И все-таки в его обвинении была какая-то правда. Я действительно мало проявлял себя именно как партиец. Моя борьба на литературном фронте была недостаточно партийна, мало большевизирована. Я это чувствовал, когда говорил, потому и не препирался. А что сейчас делать?
А тут еще Стеклов ввязался — стал защищать Соловьева и объяснять, почему, по его мнению, Соловьев вычеркнул Троцкого: он-де не хотел, чтобы Троцкий стоял рядом с Лениным. «А Ленина рядом с Керенским можно?» — закричал Постышев. Вышло так, что Стеклов каким-то краем выступил в мою защиту. Только этого недоставало. Над ним посмеялись.
Волина хвалили за доклад. «Настоящий, большевистский, так и надо было, — говорил Каганович. — Волин пришел в партию и рассказал, как обстоят дела на литературном фронте.
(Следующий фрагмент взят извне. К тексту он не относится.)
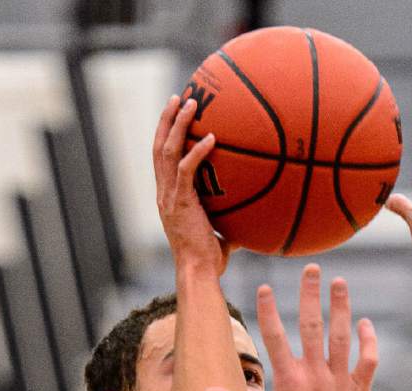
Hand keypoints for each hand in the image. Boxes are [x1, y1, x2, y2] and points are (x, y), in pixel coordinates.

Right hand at [153, 95, 236, 275]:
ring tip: (189, 103)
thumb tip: (253, 217)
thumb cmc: (210, 260)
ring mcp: (169, 197)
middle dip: (167, 120)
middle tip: (178, 97)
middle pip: (158, 147)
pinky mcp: (180, 202)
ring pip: (166, 151)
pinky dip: (197, 151)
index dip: (166, 136)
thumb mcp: (219, 233)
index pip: (161, 161)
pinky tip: (212, 137)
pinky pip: (186, 169)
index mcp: (168, 198)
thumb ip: (230, 219)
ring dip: (177, 124)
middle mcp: (164, 194)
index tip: (175, 116)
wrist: (199, 272)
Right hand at [204, 265, 376, 390]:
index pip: (275, 336)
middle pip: (312, 325)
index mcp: (288, 382)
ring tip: (340, 283)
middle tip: (313, 269)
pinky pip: (367, 359)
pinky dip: (368, 340)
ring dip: (341, 307)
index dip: (269, 310)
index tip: (265, 288)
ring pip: (341, 336)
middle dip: (311, 294)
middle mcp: (314, 376)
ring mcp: (339, 382)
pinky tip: (364, 323)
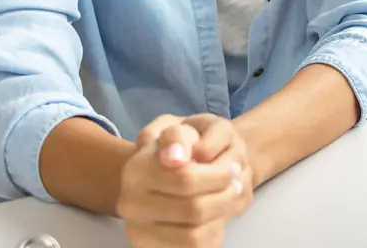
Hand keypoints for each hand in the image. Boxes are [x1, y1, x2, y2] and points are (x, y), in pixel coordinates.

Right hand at [116, 114, 253, 247]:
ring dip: (220, 217)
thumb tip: (174, 157)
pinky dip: (212, 235)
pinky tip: (215, 218)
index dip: (217, 176)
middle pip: (193, 210)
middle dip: (224, 196)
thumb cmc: (179, 149)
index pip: (185, 180)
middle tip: (235, 185)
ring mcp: (138, 231)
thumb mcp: (180, 130)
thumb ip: (178, 137)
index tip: (232, 168)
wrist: (165, 174)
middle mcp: (130, 204)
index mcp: (136, 170)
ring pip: (194, 236)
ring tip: (229, 199)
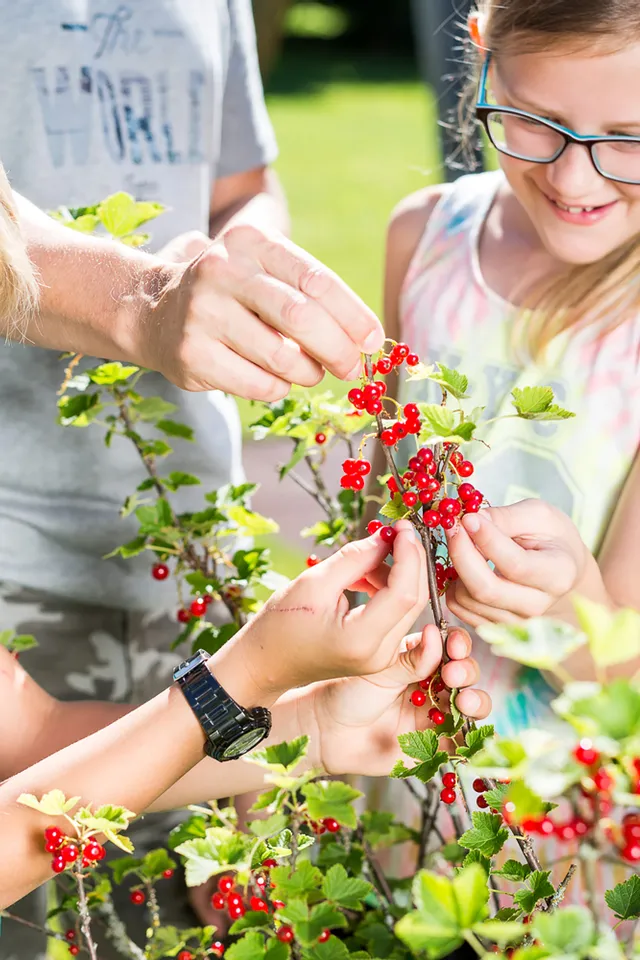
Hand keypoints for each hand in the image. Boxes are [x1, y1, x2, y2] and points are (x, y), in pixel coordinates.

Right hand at [143, 224, 383, 399]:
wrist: (154, 311)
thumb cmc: (232, 293)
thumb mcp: (265, 271)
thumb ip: (312, 294)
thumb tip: (366, 340)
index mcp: (250, 241)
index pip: (317, 280)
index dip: (353, 316)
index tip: (374, 341)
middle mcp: (222, 271)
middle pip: (300, 318)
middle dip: (338, 350)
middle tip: (353, 368)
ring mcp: (202, 313)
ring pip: (282, 358)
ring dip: (309, 373)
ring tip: (311, 372)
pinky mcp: (192, 354)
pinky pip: (259, 385)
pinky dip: (280, 388)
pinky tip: (276, 379)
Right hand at [211, 520, 427, 706]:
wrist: (265, 665)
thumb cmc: (281, 624)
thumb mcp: (314, 582)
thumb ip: (356, 558)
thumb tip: (389, 535)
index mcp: (361, 640)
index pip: (404, 593)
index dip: (409, 555)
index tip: (402, 526)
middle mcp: (380, 655)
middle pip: (414, 599)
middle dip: (410, 560)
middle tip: (395, 531)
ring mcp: (382, 659)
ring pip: (409, 606)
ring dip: (397, 574)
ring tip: (364, 560)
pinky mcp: (380, 654)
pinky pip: (397, 615)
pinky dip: (389, 589)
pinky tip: (365, 578)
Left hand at [306, 625, 490, 775]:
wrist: (325, 730)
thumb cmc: (346, 691)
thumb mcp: (379, 669)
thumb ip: (411, 658)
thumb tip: (437, 633)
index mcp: (419, 659)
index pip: (450, 646)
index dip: (458, 644)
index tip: (455, 645)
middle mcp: (431, 684)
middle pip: (466, 674)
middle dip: (466, 671)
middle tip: (452, 674)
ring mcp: (434, 714)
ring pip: (472, 706)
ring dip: (475, 700)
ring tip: (461, 701)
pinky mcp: (434, 745)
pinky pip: (462, 742)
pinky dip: (471, 737)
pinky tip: (467, 730)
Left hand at [444, 500, 588, 626]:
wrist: (562, 568)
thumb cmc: (552, 537)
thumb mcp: (538, 515)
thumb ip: (505, 518)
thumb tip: (470, 522)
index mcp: (557, 575)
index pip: (514, 564)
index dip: (486, 540)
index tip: (469, 518)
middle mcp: (538, 605)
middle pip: (486, 589)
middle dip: (461, 554)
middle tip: (454, 527)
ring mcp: (516, 622)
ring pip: (468, 600)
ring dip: (456, 567)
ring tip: (466, 544)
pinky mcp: (495, 627)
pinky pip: (460, 609)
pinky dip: (453, 584)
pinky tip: (467, 566)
Давно бы так».
Бубнов добавил: «А старые ошибки — надо поставить <в вину> Лебедеву-Полянскому. Это он распустил их», — и кивнул в нашу сторону.
Что греха таить: действительно, распустились на литературном фронте.
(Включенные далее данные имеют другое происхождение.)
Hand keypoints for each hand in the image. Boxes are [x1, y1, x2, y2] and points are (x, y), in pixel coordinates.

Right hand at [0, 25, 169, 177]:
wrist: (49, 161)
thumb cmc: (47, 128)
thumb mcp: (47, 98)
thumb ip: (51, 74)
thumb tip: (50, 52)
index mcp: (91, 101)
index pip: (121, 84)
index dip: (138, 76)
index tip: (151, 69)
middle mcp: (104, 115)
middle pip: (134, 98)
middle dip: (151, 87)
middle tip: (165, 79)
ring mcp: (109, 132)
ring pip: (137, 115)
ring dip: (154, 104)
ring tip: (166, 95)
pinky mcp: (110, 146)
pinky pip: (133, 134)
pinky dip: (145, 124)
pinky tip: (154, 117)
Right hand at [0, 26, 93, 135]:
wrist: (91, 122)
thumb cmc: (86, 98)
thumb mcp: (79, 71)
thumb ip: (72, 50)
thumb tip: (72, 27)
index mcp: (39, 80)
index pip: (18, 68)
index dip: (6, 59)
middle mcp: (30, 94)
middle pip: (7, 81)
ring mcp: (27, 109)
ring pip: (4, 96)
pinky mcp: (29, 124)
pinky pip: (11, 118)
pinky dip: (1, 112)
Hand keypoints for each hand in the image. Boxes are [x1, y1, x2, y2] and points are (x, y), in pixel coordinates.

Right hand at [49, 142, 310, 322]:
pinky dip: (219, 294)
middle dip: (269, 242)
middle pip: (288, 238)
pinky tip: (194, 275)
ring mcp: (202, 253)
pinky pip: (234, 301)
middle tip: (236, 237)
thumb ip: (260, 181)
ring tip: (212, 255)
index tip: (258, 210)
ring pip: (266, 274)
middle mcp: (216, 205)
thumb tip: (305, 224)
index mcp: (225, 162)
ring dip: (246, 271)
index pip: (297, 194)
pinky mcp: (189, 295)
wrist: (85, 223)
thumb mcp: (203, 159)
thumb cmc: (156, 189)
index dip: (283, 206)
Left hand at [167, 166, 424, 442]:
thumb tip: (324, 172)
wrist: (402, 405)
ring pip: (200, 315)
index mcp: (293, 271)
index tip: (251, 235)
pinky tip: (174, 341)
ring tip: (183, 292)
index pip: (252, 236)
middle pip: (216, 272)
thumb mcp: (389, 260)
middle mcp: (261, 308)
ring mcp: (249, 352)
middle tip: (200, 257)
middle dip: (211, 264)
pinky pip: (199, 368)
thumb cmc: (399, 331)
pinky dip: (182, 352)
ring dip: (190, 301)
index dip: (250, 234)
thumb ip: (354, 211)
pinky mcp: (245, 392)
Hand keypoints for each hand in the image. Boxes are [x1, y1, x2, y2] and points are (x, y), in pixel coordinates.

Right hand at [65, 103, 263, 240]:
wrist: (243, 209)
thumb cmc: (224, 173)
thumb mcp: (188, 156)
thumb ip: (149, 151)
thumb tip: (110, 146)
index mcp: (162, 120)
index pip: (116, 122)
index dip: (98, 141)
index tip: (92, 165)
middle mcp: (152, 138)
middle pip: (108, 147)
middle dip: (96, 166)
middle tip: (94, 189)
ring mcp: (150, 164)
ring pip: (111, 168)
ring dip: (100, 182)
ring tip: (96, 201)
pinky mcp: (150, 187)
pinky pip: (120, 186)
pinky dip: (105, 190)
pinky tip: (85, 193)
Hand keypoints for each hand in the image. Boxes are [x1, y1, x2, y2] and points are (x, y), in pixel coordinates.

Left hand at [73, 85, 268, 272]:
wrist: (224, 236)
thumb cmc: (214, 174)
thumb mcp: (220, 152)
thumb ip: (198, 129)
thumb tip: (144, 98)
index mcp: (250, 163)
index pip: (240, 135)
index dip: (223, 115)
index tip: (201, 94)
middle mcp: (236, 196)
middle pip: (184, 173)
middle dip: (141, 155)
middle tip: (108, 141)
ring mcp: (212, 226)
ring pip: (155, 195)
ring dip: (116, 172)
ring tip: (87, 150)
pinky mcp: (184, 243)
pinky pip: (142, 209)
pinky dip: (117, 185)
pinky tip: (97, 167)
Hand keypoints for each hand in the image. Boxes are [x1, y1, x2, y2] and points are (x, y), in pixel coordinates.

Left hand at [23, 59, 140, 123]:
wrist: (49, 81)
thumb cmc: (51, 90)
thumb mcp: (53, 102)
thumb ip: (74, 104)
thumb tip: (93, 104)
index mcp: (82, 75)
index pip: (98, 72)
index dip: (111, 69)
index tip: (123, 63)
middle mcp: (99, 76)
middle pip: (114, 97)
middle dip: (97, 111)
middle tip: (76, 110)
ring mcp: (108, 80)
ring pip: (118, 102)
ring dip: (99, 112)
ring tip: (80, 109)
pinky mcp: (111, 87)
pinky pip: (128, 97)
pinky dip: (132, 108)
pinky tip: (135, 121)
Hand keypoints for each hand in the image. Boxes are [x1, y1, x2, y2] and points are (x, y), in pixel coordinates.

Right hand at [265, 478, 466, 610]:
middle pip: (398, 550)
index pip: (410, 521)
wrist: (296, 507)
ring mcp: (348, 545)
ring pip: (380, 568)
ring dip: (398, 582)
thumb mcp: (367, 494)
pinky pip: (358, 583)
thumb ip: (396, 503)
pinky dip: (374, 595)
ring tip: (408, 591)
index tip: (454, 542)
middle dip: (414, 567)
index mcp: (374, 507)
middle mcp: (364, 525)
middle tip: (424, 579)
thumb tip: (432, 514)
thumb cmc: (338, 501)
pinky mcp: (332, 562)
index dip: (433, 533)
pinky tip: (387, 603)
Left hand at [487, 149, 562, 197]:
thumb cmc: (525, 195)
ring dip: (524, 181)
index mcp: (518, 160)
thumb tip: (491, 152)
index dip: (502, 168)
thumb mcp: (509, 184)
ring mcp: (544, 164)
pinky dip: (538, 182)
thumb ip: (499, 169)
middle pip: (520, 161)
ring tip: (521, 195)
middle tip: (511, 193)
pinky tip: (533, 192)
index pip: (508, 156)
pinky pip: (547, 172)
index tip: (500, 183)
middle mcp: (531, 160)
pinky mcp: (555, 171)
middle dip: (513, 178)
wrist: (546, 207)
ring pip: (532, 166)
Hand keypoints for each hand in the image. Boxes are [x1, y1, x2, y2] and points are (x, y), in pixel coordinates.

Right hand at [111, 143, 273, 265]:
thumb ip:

Волин упрекнул меня в «гнилом либерализме». Я спросил его: почему он не упрекал меня до статьи Сталина?
После статьи Сталина очень легко это делать. Но ведь именно после этой статьи стала ясна эта опасность. Если бы каждый из нас обладал проницательностью Сталина, его способностью видеть во много раз дальше, чем мы, — тогда все пошло бы лучше.
А статья его действительно имеет огромное значение. И окажет сильное влияние: после нее стало как-то невозможно либеральничать. Каждый подтягивается, подчищает <огрехи> в своей работе. И главное, сказал он страшно просто и ясно, а ведь она прямо глаза на многое «раскрыла».
В окончательной редакции роман получил название «Поднятая целина». Шолохов писал Полонскому 12 ноября 1931 года:
«Уважаемый т. Полонский!
Сообщите, пожалуйста, не будет ли в «Нов<ом> мире» места для моего романа? Размер — 23 — 25 п<ечатных> л<истов>. Написано 16. Окончу, приблизительно, в апреле б./г. Первую часть (5 п<ечатных> л<истов>) могу выслать к 1 декабря. Мне бы очень хотелось начать печатание с января, разумеется, если будете печатать и если не поздно. Тема романа — коллективизация в одном из северных районов Северного Кавказа (1930 — 31 гг.).
Адрес мой — ст<аница> Вешенская Севкавкрая.
С прив<етом>. М. Шолохов».
Имеется в виду программная статья Сталина «О некоторых вопросах истории большевизма. Письмо в редакцию журнала «Пролетарская революция»« («Пролетарская революция», № 6 (113), 1931; то же — С т а л и н И. В. Собр. соч., т. 13. М., 1953, стр. 84 — 102). В этой статье впервые было употреблено сразу ставшее крылатым выражение «гнилой либерализм». Все печатные органы немедленно бросились исполнять указания генсека. В статье «Бдительность и непримиримость!» «Литературная газета» писала: «Институт ЛИЯ <Литературы и языка> Комакадемии поставил своей первоочередной задачей пересмотреть в свете письма т. Сталина все участки литературы и искусства».